* Transcribed page text *
**********
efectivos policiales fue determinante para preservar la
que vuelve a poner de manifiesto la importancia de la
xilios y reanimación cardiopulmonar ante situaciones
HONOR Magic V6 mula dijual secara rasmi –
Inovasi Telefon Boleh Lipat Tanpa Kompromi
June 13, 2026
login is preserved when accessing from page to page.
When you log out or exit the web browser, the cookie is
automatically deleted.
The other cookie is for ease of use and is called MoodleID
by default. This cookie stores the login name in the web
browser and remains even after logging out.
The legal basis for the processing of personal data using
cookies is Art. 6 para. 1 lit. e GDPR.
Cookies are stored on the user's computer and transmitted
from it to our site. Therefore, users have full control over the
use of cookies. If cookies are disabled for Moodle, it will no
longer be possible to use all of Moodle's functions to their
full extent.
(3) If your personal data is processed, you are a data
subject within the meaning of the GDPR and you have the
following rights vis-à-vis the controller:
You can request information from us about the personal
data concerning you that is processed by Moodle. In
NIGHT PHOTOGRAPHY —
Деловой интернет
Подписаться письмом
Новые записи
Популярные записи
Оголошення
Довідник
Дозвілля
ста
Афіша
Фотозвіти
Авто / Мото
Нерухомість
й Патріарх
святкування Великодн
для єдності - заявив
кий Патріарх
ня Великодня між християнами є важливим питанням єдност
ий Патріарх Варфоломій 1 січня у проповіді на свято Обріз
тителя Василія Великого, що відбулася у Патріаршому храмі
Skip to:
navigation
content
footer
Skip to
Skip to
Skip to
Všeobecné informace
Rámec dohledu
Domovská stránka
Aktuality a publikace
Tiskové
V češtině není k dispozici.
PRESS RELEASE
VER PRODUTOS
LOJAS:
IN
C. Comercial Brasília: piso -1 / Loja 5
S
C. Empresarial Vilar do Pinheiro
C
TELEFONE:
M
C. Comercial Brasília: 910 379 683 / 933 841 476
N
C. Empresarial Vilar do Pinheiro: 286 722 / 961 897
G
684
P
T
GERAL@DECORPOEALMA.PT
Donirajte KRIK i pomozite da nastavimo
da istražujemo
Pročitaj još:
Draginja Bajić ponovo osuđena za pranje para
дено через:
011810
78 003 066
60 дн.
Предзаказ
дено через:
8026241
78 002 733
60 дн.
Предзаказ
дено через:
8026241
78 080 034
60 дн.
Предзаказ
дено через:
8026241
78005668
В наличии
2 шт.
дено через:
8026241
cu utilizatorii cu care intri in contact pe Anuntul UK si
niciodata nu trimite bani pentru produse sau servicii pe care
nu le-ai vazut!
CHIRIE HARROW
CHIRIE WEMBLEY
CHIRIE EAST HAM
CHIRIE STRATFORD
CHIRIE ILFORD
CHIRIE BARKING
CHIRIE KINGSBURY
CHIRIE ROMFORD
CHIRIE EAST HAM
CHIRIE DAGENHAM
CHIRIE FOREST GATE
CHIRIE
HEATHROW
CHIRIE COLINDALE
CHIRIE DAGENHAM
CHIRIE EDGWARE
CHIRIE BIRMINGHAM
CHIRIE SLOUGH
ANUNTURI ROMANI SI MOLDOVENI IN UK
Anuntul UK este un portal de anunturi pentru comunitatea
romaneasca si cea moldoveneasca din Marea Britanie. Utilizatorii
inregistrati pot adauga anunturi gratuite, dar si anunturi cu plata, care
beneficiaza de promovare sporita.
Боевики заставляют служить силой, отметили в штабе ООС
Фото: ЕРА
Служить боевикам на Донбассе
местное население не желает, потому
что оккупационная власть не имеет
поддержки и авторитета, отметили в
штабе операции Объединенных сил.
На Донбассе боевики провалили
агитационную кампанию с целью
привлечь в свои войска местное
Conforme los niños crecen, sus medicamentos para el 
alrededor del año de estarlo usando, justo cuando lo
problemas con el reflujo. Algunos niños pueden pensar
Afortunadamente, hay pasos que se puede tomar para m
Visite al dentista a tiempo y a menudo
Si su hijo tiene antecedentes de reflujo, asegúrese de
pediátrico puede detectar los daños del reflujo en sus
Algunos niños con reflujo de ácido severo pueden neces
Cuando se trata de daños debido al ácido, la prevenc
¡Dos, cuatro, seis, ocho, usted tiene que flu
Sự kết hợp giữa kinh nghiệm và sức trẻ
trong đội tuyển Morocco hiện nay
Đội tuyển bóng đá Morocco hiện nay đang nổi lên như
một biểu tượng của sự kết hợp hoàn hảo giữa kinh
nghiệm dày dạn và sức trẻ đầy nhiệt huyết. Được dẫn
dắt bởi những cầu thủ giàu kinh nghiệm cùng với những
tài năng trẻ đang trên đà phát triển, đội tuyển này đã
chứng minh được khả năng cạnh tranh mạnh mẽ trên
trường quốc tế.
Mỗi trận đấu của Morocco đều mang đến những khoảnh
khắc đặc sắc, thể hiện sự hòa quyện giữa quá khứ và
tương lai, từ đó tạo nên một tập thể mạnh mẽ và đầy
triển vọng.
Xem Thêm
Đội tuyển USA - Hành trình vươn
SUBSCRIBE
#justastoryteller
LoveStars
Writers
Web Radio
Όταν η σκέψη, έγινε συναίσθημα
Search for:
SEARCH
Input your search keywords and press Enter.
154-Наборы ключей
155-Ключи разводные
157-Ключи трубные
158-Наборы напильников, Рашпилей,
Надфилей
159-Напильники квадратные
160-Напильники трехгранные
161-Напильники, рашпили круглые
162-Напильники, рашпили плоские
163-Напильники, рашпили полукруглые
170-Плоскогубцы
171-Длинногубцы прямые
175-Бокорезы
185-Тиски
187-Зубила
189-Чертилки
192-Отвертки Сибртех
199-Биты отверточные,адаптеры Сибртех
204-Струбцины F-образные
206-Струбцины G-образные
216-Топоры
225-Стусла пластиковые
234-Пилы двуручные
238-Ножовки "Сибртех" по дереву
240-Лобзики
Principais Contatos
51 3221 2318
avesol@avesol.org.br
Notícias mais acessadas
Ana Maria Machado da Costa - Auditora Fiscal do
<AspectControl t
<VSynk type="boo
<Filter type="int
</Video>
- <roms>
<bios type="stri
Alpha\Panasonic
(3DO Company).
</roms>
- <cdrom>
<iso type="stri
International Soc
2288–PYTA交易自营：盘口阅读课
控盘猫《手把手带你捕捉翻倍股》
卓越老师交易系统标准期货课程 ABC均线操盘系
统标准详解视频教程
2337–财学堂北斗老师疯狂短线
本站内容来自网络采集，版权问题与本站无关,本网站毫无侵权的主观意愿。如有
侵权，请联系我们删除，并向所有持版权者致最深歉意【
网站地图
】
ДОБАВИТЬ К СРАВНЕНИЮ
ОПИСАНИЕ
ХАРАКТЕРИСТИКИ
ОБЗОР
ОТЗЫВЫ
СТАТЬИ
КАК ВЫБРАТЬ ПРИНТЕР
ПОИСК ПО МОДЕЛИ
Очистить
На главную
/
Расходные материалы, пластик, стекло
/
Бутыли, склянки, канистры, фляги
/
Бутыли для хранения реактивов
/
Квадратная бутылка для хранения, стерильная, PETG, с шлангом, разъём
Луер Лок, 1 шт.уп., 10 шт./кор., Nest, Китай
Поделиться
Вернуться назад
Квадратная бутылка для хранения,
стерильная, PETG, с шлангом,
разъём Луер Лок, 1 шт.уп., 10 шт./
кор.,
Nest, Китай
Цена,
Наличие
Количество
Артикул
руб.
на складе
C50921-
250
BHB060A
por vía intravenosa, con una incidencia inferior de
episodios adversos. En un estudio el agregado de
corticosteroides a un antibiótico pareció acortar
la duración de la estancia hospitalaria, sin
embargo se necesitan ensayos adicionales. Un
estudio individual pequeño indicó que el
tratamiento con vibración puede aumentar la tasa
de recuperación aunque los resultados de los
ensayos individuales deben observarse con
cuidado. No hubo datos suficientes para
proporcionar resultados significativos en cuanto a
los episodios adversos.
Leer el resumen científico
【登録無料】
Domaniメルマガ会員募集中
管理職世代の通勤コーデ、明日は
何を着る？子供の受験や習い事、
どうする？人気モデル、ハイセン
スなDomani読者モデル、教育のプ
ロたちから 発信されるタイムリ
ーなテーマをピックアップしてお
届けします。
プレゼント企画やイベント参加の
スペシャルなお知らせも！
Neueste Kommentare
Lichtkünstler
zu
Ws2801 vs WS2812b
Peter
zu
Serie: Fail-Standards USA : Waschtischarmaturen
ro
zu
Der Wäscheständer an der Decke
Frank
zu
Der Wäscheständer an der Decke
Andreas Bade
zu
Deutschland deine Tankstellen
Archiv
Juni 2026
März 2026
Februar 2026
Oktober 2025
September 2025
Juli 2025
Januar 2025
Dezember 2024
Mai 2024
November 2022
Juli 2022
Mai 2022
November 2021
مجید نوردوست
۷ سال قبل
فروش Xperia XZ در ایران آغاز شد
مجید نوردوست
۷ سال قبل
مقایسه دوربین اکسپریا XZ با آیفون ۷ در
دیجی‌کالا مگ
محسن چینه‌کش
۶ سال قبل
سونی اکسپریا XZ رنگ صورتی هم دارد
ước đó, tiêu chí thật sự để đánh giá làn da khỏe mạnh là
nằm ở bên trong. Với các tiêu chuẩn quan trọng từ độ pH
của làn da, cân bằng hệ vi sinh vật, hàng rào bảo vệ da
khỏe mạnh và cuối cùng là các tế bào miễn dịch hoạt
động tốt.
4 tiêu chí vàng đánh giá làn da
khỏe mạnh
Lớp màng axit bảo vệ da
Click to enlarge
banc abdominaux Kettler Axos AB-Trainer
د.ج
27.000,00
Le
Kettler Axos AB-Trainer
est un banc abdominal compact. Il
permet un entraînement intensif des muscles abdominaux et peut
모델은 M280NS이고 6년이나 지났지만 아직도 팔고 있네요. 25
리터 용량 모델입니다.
**********
* Exercise details *
Quote word for word the stretch of the records from their start through the line containing "Cookies are stored", inclusive.

* Exercise solution *
efectivos policiales fue determinante para preservar la
que vuelve a poner de manifiesto la importancia de la
xilios y reanimación cardiopulmonar ante situaciones
HONOR Magic V6 mula dijual secara rasmi –
Inovasi Telefon Boleh Lipat Tanpa Kompromi
June 13, 2026
login is preserved when accessing from page to page.
When you log out or exit the web browser, the cookie is
automatically deleted.
The other cookie is for ease of use and is called MoodleID
by default. This cookie stores the login name in the web
browser and remains even after logging out.
The legal basis for the processing of personal data using
cookies is Art. 6 para. 1 lit. e GDPR.
Cookies are stored on the user's computer and transmitted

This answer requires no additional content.